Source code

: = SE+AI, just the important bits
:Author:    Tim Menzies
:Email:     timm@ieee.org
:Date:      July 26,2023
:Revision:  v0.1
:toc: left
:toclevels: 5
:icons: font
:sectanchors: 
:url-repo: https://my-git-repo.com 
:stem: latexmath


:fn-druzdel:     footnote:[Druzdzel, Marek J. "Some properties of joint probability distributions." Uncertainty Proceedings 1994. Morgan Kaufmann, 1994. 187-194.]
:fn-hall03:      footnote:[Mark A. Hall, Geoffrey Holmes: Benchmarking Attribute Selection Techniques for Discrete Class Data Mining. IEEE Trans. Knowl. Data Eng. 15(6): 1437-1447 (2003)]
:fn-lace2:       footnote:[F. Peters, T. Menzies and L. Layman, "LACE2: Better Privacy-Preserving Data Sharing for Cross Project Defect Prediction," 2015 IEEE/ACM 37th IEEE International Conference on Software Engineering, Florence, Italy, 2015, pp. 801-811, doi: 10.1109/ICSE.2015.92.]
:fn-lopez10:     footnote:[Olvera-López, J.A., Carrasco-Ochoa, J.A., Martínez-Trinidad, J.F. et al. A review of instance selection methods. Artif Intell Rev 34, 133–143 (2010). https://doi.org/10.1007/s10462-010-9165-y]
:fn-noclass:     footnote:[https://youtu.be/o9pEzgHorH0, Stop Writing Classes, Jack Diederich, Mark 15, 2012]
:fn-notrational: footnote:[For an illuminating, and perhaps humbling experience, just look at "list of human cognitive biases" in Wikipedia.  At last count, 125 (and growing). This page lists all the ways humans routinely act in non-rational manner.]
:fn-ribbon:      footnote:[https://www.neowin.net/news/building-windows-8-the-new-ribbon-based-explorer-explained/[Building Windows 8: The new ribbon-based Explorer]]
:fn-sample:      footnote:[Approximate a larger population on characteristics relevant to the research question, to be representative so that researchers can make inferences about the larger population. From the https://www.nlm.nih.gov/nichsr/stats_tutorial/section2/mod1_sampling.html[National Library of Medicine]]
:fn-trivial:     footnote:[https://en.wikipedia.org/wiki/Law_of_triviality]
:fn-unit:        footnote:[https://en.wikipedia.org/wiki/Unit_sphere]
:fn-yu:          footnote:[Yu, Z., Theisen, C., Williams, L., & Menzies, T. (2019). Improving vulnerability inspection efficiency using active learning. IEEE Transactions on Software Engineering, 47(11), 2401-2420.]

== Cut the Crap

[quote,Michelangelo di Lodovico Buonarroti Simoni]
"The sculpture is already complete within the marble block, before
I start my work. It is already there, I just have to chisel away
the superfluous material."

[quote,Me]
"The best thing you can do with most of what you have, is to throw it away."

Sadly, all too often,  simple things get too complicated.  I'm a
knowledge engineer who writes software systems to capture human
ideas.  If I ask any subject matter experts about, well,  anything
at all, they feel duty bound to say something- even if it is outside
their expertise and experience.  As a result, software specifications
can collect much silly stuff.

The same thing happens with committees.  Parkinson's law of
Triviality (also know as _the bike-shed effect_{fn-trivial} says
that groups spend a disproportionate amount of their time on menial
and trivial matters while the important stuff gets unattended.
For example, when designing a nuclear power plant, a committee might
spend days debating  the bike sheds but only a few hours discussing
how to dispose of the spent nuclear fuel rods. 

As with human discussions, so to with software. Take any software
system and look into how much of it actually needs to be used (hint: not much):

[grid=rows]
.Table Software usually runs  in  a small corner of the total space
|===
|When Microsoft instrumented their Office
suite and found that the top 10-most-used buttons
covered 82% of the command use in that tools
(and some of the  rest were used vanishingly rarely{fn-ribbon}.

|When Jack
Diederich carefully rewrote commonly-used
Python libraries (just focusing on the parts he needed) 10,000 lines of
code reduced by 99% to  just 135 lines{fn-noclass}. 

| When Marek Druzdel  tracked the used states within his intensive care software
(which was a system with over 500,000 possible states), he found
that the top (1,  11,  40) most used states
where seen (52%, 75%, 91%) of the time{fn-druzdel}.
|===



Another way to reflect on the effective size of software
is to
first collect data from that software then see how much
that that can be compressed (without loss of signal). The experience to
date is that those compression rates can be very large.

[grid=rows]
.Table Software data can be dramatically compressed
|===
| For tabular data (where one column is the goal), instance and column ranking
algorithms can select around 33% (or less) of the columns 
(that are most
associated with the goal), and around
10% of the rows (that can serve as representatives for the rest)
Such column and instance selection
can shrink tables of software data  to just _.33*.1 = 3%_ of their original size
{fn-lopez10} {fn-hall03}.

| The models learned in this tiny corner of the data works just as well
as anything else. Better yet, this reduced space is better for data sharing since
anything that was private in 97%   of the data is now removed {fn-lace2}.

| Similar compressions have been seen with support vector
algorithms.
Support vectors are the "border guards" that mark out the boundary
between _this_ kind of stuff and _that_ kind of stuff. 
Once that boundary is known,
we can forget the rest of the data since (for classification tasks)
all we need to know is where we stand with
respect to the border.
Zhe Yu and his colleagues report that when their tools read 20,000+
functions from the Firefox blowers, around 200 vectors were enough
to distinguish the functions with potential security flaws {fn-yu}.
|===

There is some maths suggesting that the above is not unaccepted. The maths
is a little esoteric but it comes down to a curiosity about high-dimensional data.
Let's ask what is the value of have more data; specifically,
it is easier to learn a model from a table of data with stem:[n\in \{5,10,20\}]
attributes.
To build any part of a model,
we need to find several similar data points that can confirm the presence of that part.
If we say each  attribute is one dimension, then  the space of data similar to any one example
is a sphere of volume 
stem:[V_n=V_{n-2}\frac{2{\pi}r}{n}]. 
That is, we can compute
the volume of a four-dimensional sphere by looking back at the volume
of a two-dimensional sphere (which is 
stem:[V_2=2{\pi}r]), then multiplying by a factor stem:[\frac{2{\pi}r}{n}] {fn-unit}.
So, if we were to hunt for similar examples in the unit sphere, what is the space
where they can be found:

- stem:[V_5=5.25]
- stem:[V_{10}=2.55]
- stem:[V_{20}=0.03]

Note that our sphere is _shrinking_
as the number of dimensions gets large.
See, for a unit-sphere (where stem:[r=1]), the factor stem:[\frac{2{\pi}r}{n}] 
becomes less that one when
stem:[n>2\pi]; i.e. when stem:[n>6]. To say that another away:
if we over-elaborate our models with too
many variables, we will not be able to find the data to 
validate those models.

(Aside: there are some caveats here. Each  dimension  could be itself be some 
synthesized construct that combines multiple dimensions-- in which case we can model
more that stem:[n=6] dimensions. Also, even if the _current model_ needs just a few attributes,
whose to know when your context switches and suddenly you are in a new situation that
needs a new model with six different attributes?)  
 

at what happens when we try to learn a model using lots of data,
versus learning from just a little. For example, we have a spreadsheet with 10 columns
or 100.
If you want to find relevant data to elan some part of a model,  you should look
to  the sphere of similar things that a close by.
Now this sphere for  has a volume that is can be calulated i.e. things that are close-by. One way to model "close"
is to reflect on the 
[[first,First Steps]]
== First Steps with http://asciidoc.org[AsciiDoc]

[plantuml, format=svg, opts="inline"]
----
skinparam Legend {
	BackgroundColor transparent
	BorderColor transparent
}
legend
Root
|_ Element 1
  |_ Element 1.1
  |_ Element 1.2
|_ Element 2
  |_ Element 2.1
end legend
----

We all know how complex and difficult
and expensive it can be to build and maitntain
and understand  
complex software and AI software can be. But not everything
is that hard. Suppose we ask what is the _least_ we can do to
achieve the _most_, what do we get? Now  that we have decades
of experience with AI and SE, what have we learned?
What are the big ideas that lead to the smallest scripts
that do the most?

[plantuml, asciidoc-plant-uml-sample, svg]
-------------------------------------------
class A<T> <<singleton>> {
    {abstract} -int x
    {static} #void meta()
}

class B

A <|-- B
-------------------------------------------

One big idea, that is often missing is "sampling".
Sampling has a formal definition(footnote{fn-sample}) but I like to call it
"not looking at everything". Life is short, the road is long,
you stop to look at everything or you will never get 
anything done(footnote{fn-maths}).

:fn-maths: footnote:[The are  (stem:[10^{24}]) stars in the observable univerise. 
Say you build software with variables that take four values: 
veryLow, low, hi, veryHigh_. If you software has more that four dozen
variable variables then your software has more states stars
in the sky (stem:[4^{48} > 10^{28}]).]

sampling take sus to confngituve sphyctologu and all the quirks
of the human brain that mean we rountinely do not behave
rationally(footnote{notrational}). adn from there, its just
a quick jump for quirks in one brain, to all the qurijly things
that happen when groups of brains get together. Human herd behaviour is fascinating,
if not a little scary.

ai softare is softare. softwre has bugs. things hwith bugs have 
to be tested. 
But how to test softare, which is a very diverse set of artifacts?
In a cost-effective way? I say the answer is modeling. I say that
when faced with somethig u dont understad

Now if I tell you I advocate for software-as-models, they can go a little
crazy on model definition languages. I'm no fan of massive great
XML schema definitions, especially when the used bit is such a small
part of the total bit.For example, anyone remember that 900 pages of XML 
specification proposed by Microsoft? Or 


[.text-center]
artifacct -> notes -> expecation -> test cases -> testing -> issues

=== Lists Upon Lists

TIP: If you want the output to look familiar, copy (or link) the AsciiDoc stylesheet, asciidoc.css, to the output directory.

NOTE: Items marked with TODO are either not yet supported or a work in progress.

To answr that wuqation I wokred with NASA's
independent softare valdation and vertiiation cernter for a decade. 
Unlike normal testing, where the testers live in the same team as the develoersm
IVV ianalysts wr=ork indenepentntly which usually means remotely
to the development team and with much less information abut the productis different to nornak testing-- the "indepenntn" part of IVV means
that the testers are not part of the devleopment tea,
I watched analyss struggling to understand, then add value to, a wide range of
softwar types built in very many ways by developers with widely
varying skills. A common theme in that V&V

++++++++++

Within the material above, the line with "Once that boundary" opens the range and the line with "So, if we were" closes it; reproduce that range word for word.

# Result for this task:
Once that boundary is known,
we can forget the rest of the data since (for classification tasks)
all we need to know is where we stand with
respect to the border.
Zhe Yu and his colleagues report that when their tools read 20,000+
functions from the Firefox blowers, around 200 vectors were enough
to distinguish the functions with potential security flaws {fn-yu}.
|===

There is some maths suggesting that the above is not unaccepted. The maths
is a little esoteric but it comes down to a curiosity about high-dimensional data.
Let's ask what is the value of have more data; specifically,
it is easier to learn a model from a table of data with stem:[n\in \{5,10,20\}]
attributes.
To build any part of a model,
we need to find several similar data points that can confirm the presence of that part.
If we say each  attribute is one dimension, then  the space of data similar to any one example
is a sphere of volume 
stem:[V_n=V_{n-2}\frac{2{\pi}r}{n}]. 
That is, we can compute
the volume of a four-dimensional sphere by looking back at the volume
of a two-dimensional sphere (which is 
stem:[V_2=2{\pi}r]), then multiplying by a factor stem:[\frac{2{\pi}r}{n}] {fn-unit}.
So, if we were to hunt for similar examples in the unit sphere, what is the space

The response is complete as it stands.